Mankad scored 223 in the second Test in Bombay. This followed an identical score by Polly Umrigar in the first Test in Hyderabad.
That was the joint-highest by an Indian — till Mankad himself surpassed it in Madras. That made it three double tons in one series for the Indians (there was also one by Sutcliffe for the visitors) — and it could have been four. Mankad and Roy had opened in the first Test. But India then tried out three different combinations in the next three Tests (Mankad and Vijay Mehra; Nari Contractor and Mehra and Mankad and Contractor) before Mankad and Roy walked out together again on January 6 after Umrigar had won the toss. Neither the rather tame opening bowling of Johnny Hayes and Tony MacGibbon nor the placid pitch held out any threat to the batsmen.
It was Roy who got to the three-figure mark first, in 262 minutes. The record opening stand for India (203 between Mushtaq Ali and Merchant at Old Trafford in 1936) was crossed and when Mankad reached his century shortly before close on the first day, the Kiwi bowlers had toiled the whole day without reward and the score had reached 234.

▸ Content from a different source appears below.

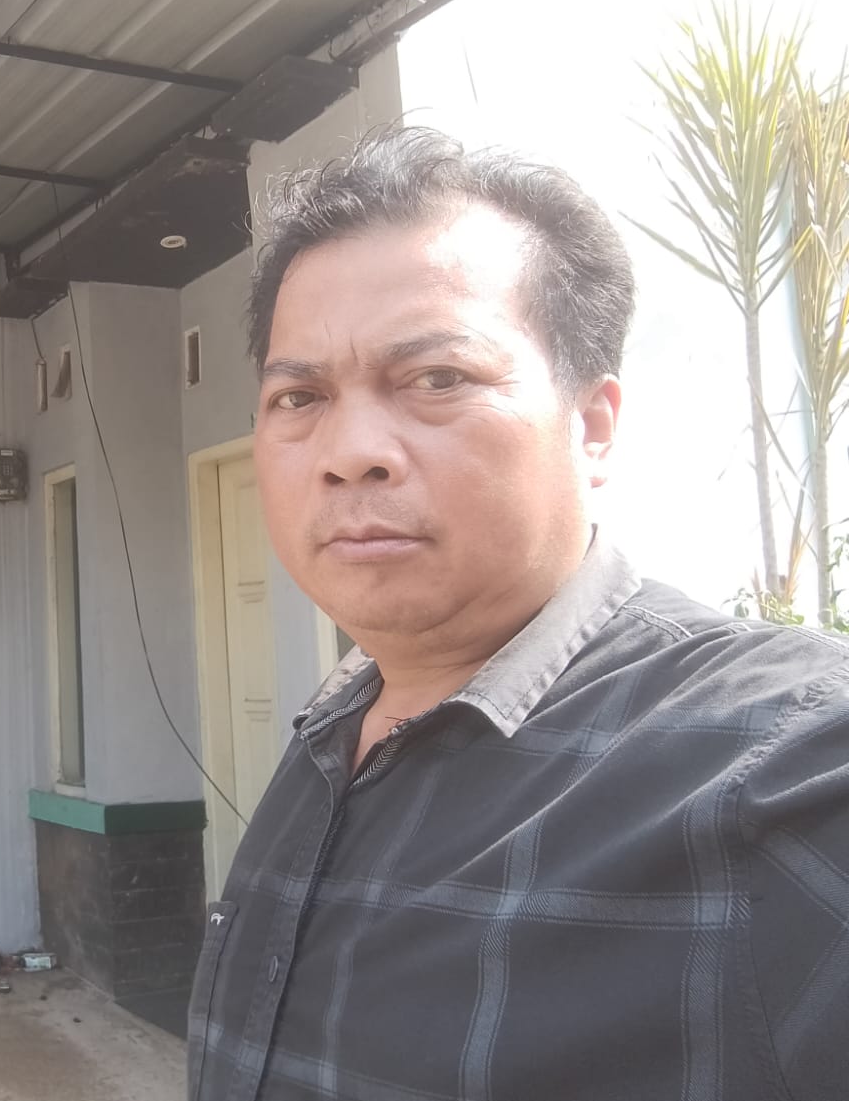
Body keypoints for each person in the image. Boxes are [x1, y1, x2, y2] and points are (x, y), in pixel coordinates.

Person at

The stand crossed 300 at lunch the next day and now Mankad had overtaken his partner. The world record of Hutton and Washbrook was passed with ease and by the time the 400-run mark had been reached Mankad had scored his double ton.
Around this time Umrigar sent a note for the batsmen to go for their shots. Thinking a declaration was imminent, Roy hit out, only to be bowled by off spinner Matt Poore for 173 with the total reading 413. But the Indians batted on, much to Roy's irritation as he felt he had been deprived of a double century.
Mankad eventually fell for 231— it would remain the highest individual Test score by an Indian for 27 years. Umrigar declared at 537 for three at the start of the third day. The Kiwis folded up for 209 and 219.
The record was eventually broken by South African openers Graeme Smith and Neil McKenzie on March 1, 2008. The Proteas pair put on a 415-run stand against Bangladesh in Chittagong. South Africa went on to win the match comfortably by an innings and 205 runs.
The partnership between Mankad and Roy remains one of Indian cricket's most cherished feats and it certainly stood the test of time for almost 52 years before Smith and McKenzie rewrote the record.